You must have me confused with someone else. I am not an old lady. Yes, the connection is tight.


----------



## de-nagorg (Feb 23, 2014)

OK, if I am , I am. 

I checked , that was not you, my mistake.

I apologize. 

ED


----------



## ZTMAN (Feb 19, 2015)

I will ask the obvious. When you installed the new tank and opened the valve, were the burners turned to the off position?
By the way, if the burners were off, and you heard a hissing sound, there is no way I would ignite the grill. There is a leak somewhere.


----------



## NumbDelusion (Jan 12, 2010)

The burners are off when I hear the hissing sound. I should try this with a different tank, and if there's still a hiss, i'll just replace the whole grill.

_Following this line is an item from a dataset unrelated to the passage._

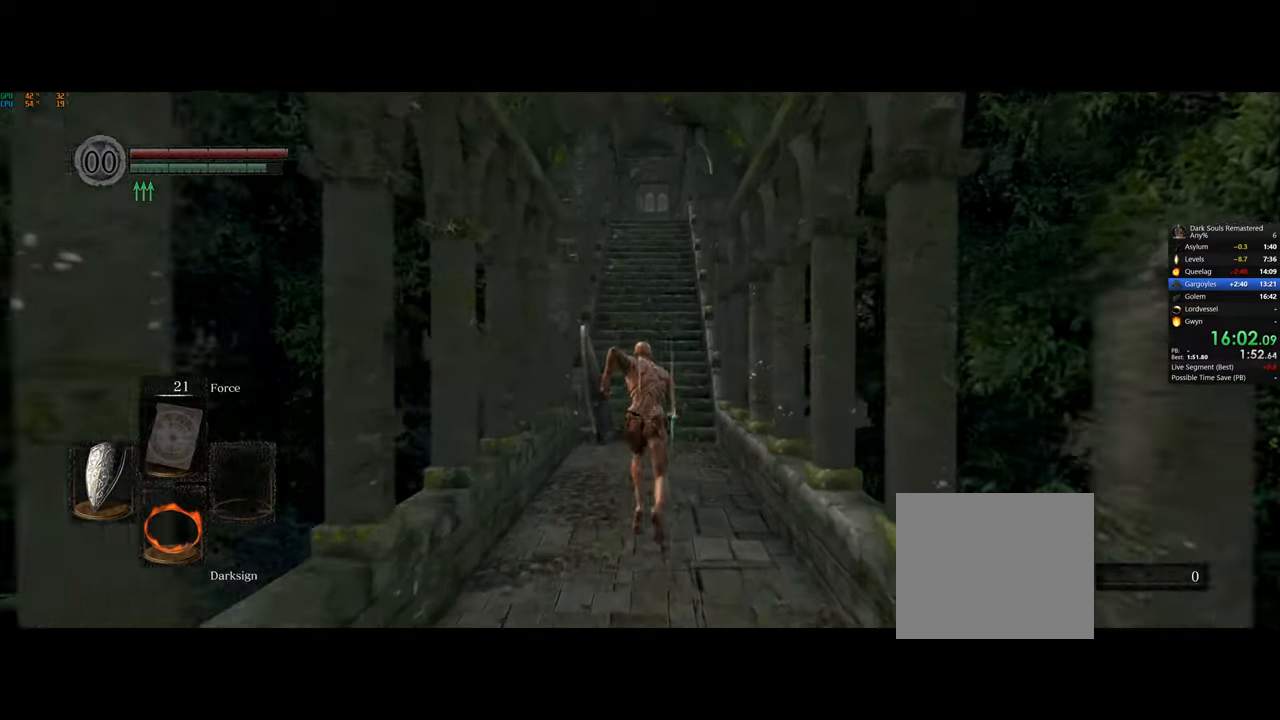
{"buttons": ["CIRCLE"], "left_stick": "up", "right_stick": "center", "events": []}
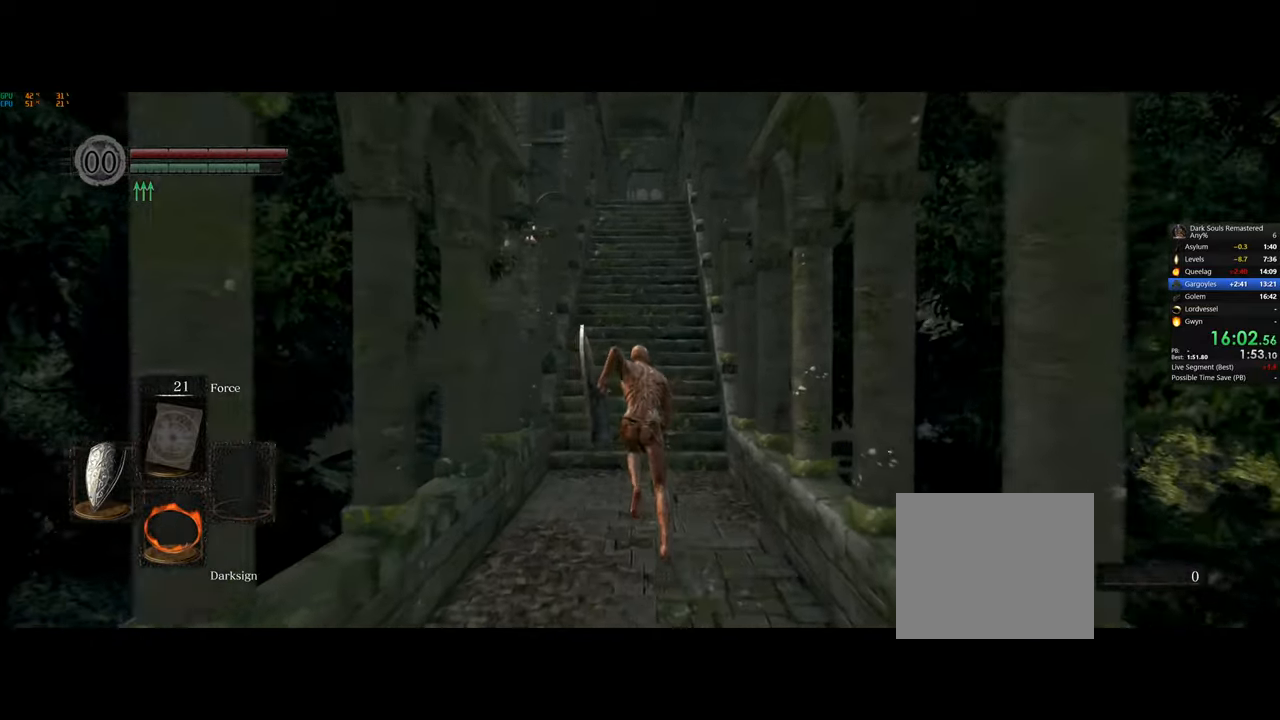
{"buttons": ["CIRCLE"], "left_stick": "up", "right_stick": "center", "events": []}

The cost to repair will probably be half of what a new grill will cost me.


----------



## jimn (Nov 13, 2010)

It maybe you just need to replace the hose regulator assembly . It might be hard to get the right one unless it's a Weber or other higher end brand. The low ends may not have parts available. But then again a gas leak is a gas leak and it's dangerous. It doubt it is your tanks. The soap and bubble trick is pretty fool proof.


----------



## ChuckF. (Aug 25, 2013)

When you replaced the regulator, did you use the old plastic/metal fitting that goes to the tank or did the regulator come with that? The big plastic 'nut' that goes onto the tank is easy to crack if you overtighten it. Never use tools on that one.

If the regulator came with a hose that goes to the underside of the grill, that connection is a metal to metal fitting that has to be quite tight. You need to use two wrenches to get it tight enough.

You can also use your nose to detect leaks.

It's also possible that you have developed a leak on the underside, between where the regulator hooks up, and the burner valves.


----------



## Rough Rooster (Feb 7, 2015)

Is the tank valve opened fully and backseated?
If not then the propane can/will leak around valve stem.

RR :smile::smile:


----------



## Seattle2k (Mar 26, 2012)

I've had propane cylinders leak at the acme fitting. specifically, the seal at the spring-loaded ball valve wasn't seating correctly with the grill's regulator. Bubbles did appear in my case. tried another cylinder and problem was gone.

If your soap/water mixture isn't correct, it may be difficult to get a bubble to form. I use Oatey brand bubbles, specifically made for the task. Even then, you have to tilt the connected regulator, such that the bubble solution fills the gap sufficiently, and then wait a minute or two, to see if a bubble forms....it may be a slow-growing bubble, if the leak is there.


----------